Advanced economies are yet to honour their financial pledges made at COP15 in 2009, to mobilise $100 billion annually to developing economies, while the grant component of the JET IP pledge represents a mere 3.9% of the total financing commitment by the IPG.

ALSO READ: World Bank president visits Komati after approving R9bn loan for renewables project

Sufficiently detailed and well formulated plan

“We think the JET IP is sufficiently detailed and well formulated in South Africa’s socio-economic, sectoral diversification, developmental and environmental interests. It also promotes the implementation of the underlying elements of the president’s Energy Action Plan to help resolve South Africa’s electricity crisis.”

Many of these elements are already underway, such as accelerating the procurement of IPPs, encouraging private sector investment in generation capacity, restructuring the electricity sector and relaxing preferential procurement requirements for Eskom, which will enable the utility to improve the maintenance and performance of its existing fleet of power stations.

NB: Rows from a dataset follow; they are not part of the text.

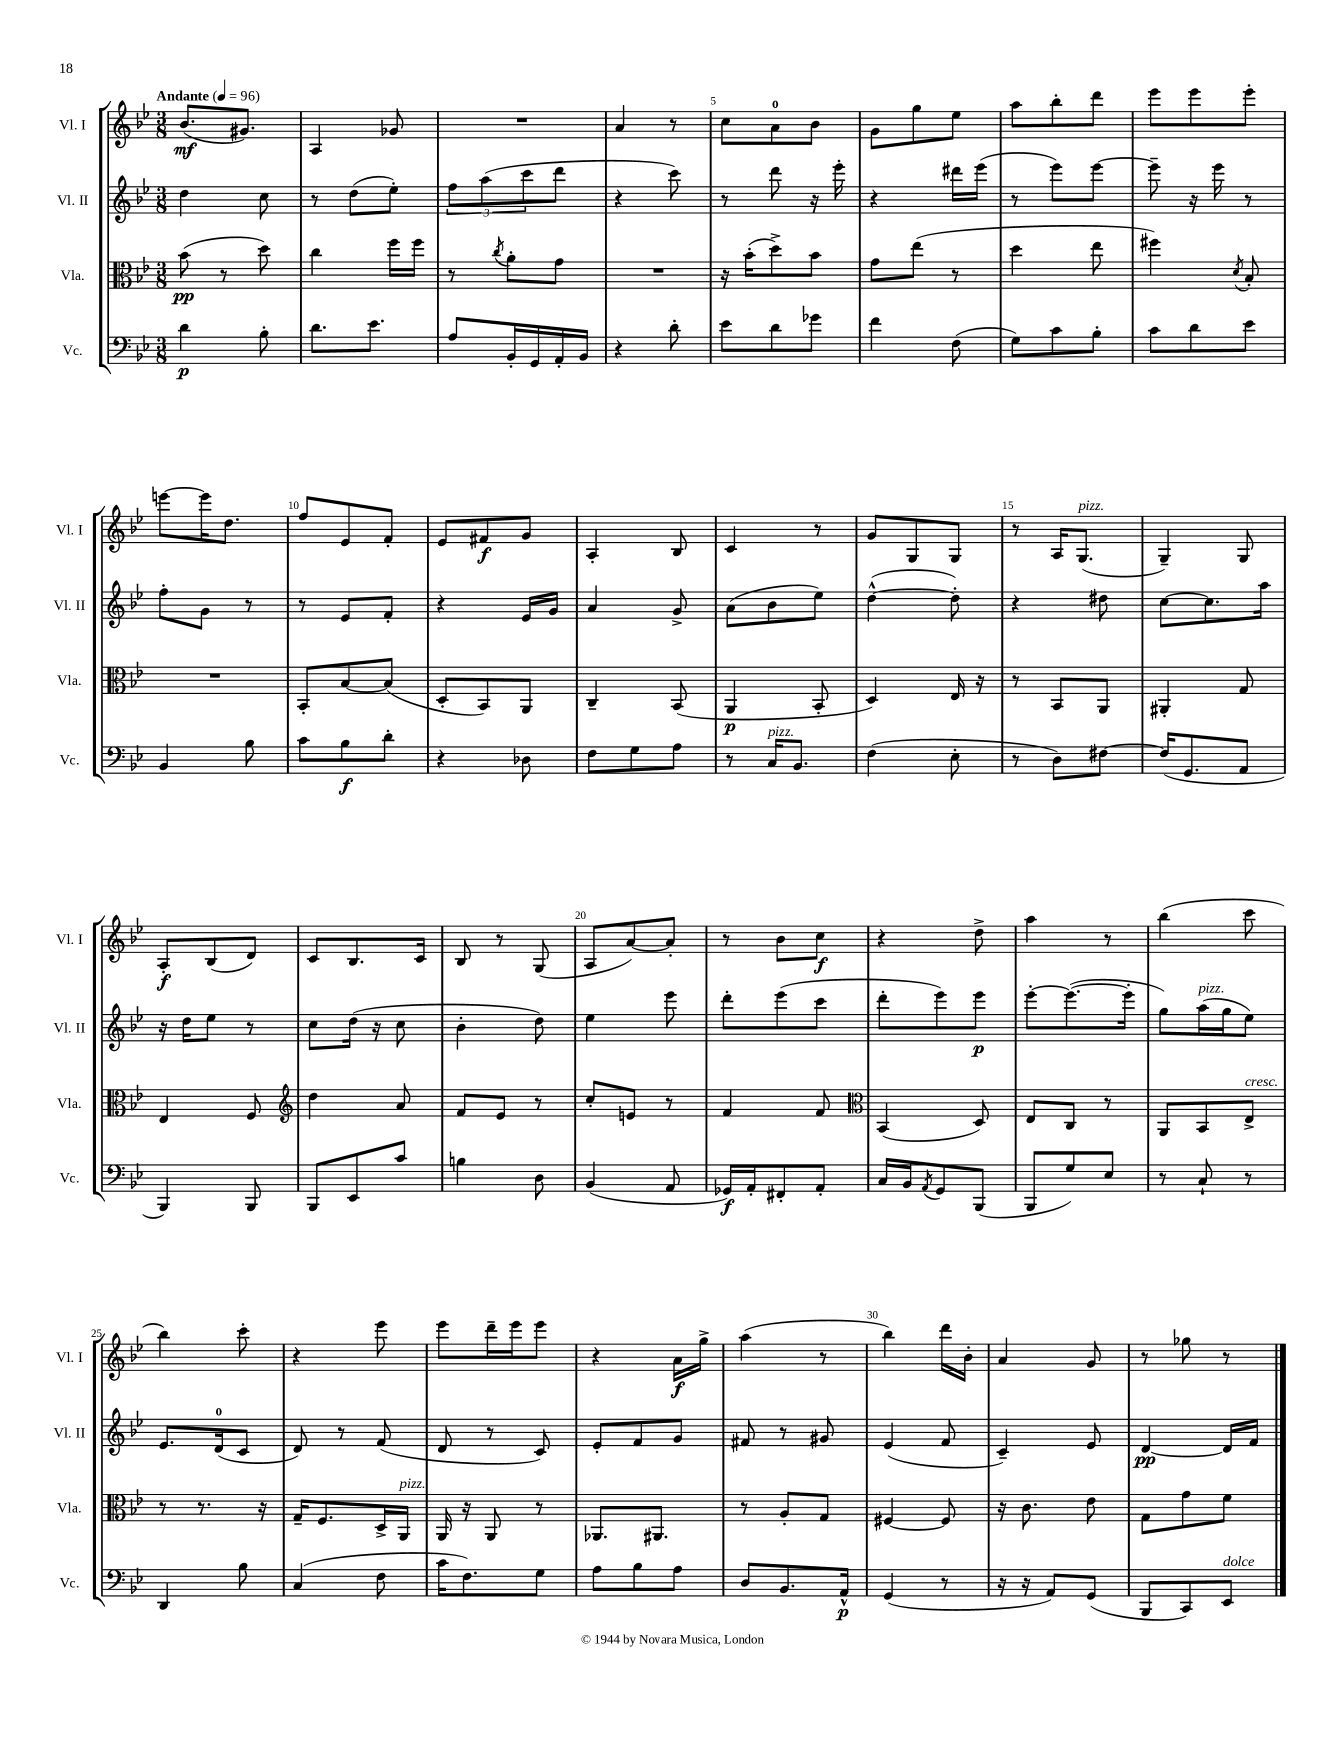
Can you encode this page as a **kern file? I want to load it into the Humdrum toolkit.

**kern	**kern	**kern	**kern
*staff4	*staff3	*staff2	*staff1
*clefF4	*clefC3	*clefG2	*clefG2
*k[b-e-]	*k[b-e-]	*k[b-e-]	*k[b-e-]
*M3/8	*M3/8	*M3/8	*M3/8
*MM96	*MM96	*MM96	*MM96
4d	(8b-	4dd	(8.b-
.	8r	.	.
.	.	.	8.g#)
8B-'	8dd)	8cc	.
=	=	=	=
8.d	4cc	8r	4A
.	.	(8dd	.
8.e-	.	.	.
.	16ff	8ee-')	8g-
.	16ff	.	.
=	=	=	=
8A	8r	12ff	4.r
.	.	(12aa	.
.	8qcc	.	.
16BB-'	8a'	.	.
.	.	12ccc	.
16GG	.	.	.
16AA'	8g	8ddd	.
16BB-	.	.	.
=	=	=	=
4r	4.r	4r	4a
8d'	.	8ccc)	8r
=	=	=	=
8e-	16r	8r	8cc
.	(16b-'	.	.
8d	8dd^)	8ddd	8a
8g-	8b-	16r	8b-
.	.	16eee-'	.
=	=	=	=
4f	8g	4r	8g
.	(8ee-	.	8gg
(8F	8r	16ddd#	8ee-
.	.	(16eee-	.
=	=	=	=
8G)	4dd	8r	8aa
8c	.	8eee-)	8bb-'
8B-'	8ee-	[8eee-	8ddd
=	=	=	=
8c	4ff#)	8eee-~]	8eee-
8d	.	16r	8eee-
.	.	16eee-	.
.	8qd	.	.
8e-	8B-'	8r	8eee-'
=	=	=	=
4BB-	4.r	8ff'	[8eee
.	.	8g	16eee]
.	.	.	8.dd
8B-	.	8r	.
=	=	=	=
8c	8BB-'	8r	8ff
8B-	[8B-	8e-	8e-
8d'	(8B-]	8f'	8f'
=	=	=	=
4r	8D'	4r	8e-
.	8BB-)	.	8f#
8D-	8AA	16e-	8g
.	.	16g	.
=	=	=	=
8F	4C~	4a	4A'
8G	.	.	.
8A	(8BB-	8g^	8B-
=	=	=	=
8r	4AA	(8a	4c
16C	.	8b-	.
8.BB-	.	.	.
.	8BB-'	8ee-)	8r
=	=	=	=
(4F	4D)	([4dd^^	8g
.	.	.	8G
8E-'	16E-	8dd'])	8G
.	16r	.	.
=	=	=	=
8r	8r	4r	8r
8D)	8BB-	.	16A
.	.	.	(8.G
[8F#	8AA	8dd#	.
=	=	=	=
(16F#]	4AA#'	[8cc	4G~)
8.GG	.	.	.
.	.	8.cc]	.
8AA	8G	.	8G
.	.	16aa	.
=	=	=	=
4BBB-)	4E-	16r	8A'
.	.	16dd	.
.	.	8ee-	(8B-
8BBB-	8F	8r	8d)
=	=	=	=
*	*clefG2	*	*
8BBB-	4dd	8cc	8c
8EE-	.	(16dd	8.B-
.	.	16r	.
8c	8a	8cc	.
.	.	.	16c
=	=	=	=
4B	8f	4b-'	8B-
.	8e-	.	8r
8D	8r	8dd)	(8G
=	=	=	=
(4BB-	8cc'	4ee-	8A
.	8e	.	[8a)
8AA	8r	8eee-	8a']
=	=	=	=
16GG-)	4f	8ddd'	8r
16AA'	.	.	.
8FF#'	.	(8eee-	8b-
8AA'	8f	8ccc	8cc
=	=	=	=
*	*clefC3	*	*
16C	(4BB-	8ddd'	4r
16BB-	.	.	.
8qAA	.	.	.
8GG	.	8eee-)	.
(8BBB-	8D)	8eee-	8dd^
=	=	=	=
8BBB-	8E-	[8eee-'	4aa
8G)	8C	(8.eee-_	.
8E-	8r	.	8r
.	.	16eee-']	.
=	=	=	=
8r	8AA	8gg)	(4bb-
8C`	8BB-	(16aa	.
.	.	16gg	.
8r	8E-^	8ee-)	8ccc
=	=	=	=
4DD	8r	8.e-	4bb-)
.	8.r	.	.
.	.	(16d	.
8B-	.	8c	8ccc'
.	16r	.	.
=	=	=	=
(4C	16G~	8d)	4r
.	8.F	.	.
.	.	8r	.
8F	16D^	(8f	8eee-
.	16AA	.	.
=	=	=	=
16c	16AA	8d	8eee-
8.F)	16r	.	.
.	8AA	8r	16ddd~
.	.	.	16eee-
8G	8r	8c)	8eee-
=	=	=	=
8A	8.AA-	8e-'	4r
8B-	.	8f	.
.	8.AA#	.	.
8A	.	8g	16a
.	.	.	16gg^
=	=	=	=
8D	8r	8f#	(4aa
8.BB-	8A'	8r	.
.	8G	8g#	8r
16AA^^	.	.	.
=	=	=	=
(4GG	[4F#	(4e-	4bb-)
8r	8F#]	8f	16ddd
.	.	.	16b-'
=	=	=	=
16r	16r	4c~)	4a
16r	8.c	.	.
8AA)	.	.	.
(8GG	8e-	8e-	8g
=	=	=	=
8BBB-	8G	[4d	8r
8CC)	8g	.	8gg-
8EE-	8f	16d]	8r
.	.	16f	.
==	==	==	==
*-	*-	*-	*-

“South Africa is also walking its talk by decommissioning, repurposing and repowering the 1 GW coal-fired Komati Power Station into a renewable energy and battery energy storage plant, along with a microgrid factory and community training facility. The World Bank approved $497 million through a concessional loan last week, to support the Komati transition project.”

Fourie says it will be difficult to achieve the magnitude of the investments required and financing their terms over the next five years.

“Ultimately, the proof is in the pudding and the JET IP should be quickly followed by a detailed implementation plan that transparently holds bureaucrats and politicians accountable for its timely execution.”